The local 24-hour operation is expected to start in April or May, said Allison Scuriatti, a spokeswoman for Mountainside's parent company, Intelsat Global Service Corp. in Washington, D.C.

The teleport at Friendship will be one of five teleports the company uses worldwide to relay voice, data, Internet and video information between telecommunications ground networks and 13 of Intelsat's 25 satellites, Scuriatti said.

In addition to an approximately 39,000-square-foot building, up to six satellite antennas will go up initially, Scuriatti said. The antennas will be 11 meters or 16 meters in diameter.

Intelsat officials expect the local site to have up to 15 employees in two years, Scuriatti said.
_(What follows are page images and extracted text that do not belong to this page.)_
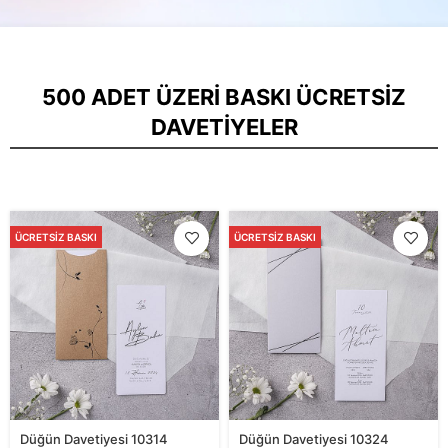
500 ADET ÜZERI BASKI ÜCRETSIZ
DAVETIYELER
ÜCRETSIZ BASKI
ÜCRETSIZ BASKI
Düğün Davetiyesi 10314
Düğün Davetiyesi 10324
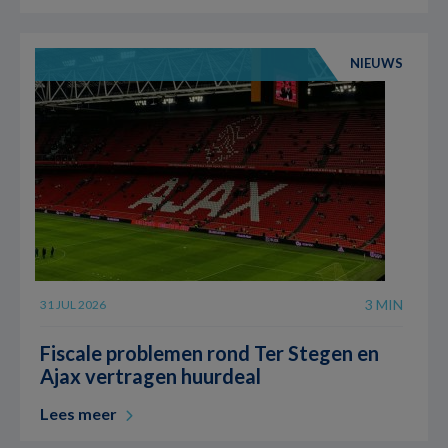
NIEUWS
3 MIN
31 JUL 2026
Fiscale problemen rond Ter Stegen en
Ajax vertragen huurdeal
Lees meer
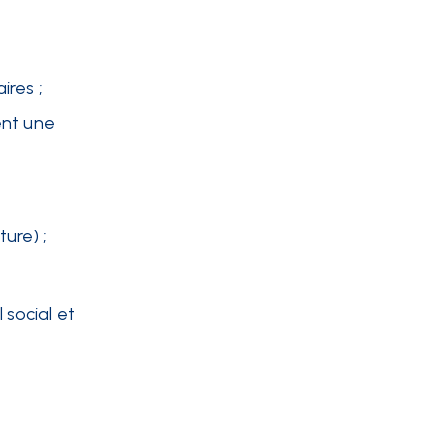
ires ;
ent une
ure) ;
social et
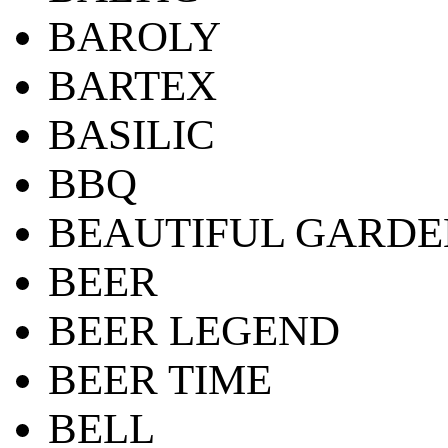
BAROLY
BARTEX
BASILIC
BBQ
BEAUTIFUL GARDE
BEER
BEER LEGEND
BEER TIME
BELL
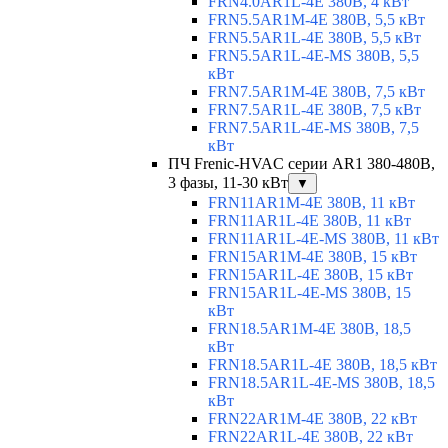
FRN4.0AR1L-4E 380В, 4 кВт
FRN5.5AR1M-4E 380В, 5,5 кВт
FRN5.5AR1L-4E 380В, 5,5 кВт
FRN5.5AR1L-4E-MS 380В, 5,5
кВт
FRN7.5AR1M-4E 380В, 7,5 кВт
FRN7.5AR1L-4E 380В, 7,5 кВт
FRN7.5AR1L-4E-MS 380В, 7,5
кВт
ПЧ Frenic-HVAC серии AR1 380-480В,
3 фазы, 11-30 кВт
▼
FRN11AR1M-4E 380В, 11 кВт
FRN11AR1L-4E 380В, 11 кВт
FRN11AR1L-4E-MS 380В, 11 кВт
FRN15AR1M-4E 380В, 15 кВт
FRN15AR1L-4E 380В, 15 кВт
FRN15AR1L-4E-MS 380В, 15
кВт
FRN18.5AR1M-4E 380В, 18,5
кВт
FRN18.5AR1L-4E 380В, 18,5 кВт
FRN18.5AR1L-4E-MS 380В, 18,5
кВт
FRN22AR1M-4E 380В, 22 кВт
FRN22AR1L-4E 380В, 22 кВт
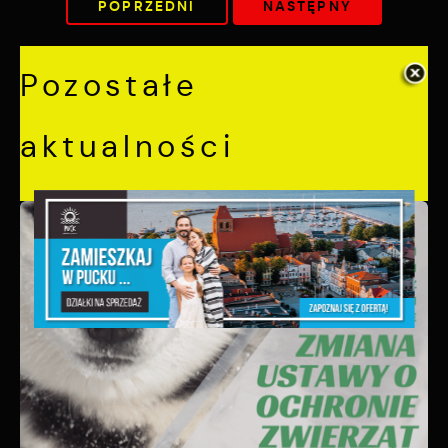
POPRZEDNI
NASTĘPNY
Pozostałe
aktualności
The company projects it will have 50 to 60 employees there within five years, she said.

The first employees will be senior-level, specialized engineering and technical workers who probably will be brought into the area rather than hired locally, Scuriatti said.

Scuriatti didn't have a pay range for those workers, but agreed it would be more than $40,000 a year.

Support staff could be hired locally, but Scuriatti had no timetable for hiring.

Mountainside is getting a $600,000 loan from the Maryland Department of Business & Economic Development (DBED), spokeswoman Tori Leonard said.

The loan converts to a grant if Mountainside creates 60 full-time, permanent jobs by Dec. 31, 2005, and 100 jobs by Dec. 31, 2008. The company also must invest $40 million in capital projects by Dec. 31, 2008.

Mountainside also may be eligible for up to $100,000 in work force training money from the state and $1.6 million in tax credits from Washington County's New Jobs Tax Credit program, according to DBED.

To be eligible for the real and personal property tax credits, a company must construct or expand by at least 30,000 square feet and employ 50 people within two years, said Tim Troxell, executive director for the Hagerstown-Washington County Economic Development Commission.

If Mountainside doesn't meet the conditions, it will have to pay the full tax amounts, Troxell said.

Of those 50 jobs, more than half must pay 150 percent or more of the average weekly wage of Washington County workers, or more than $837 a week, Troxell said.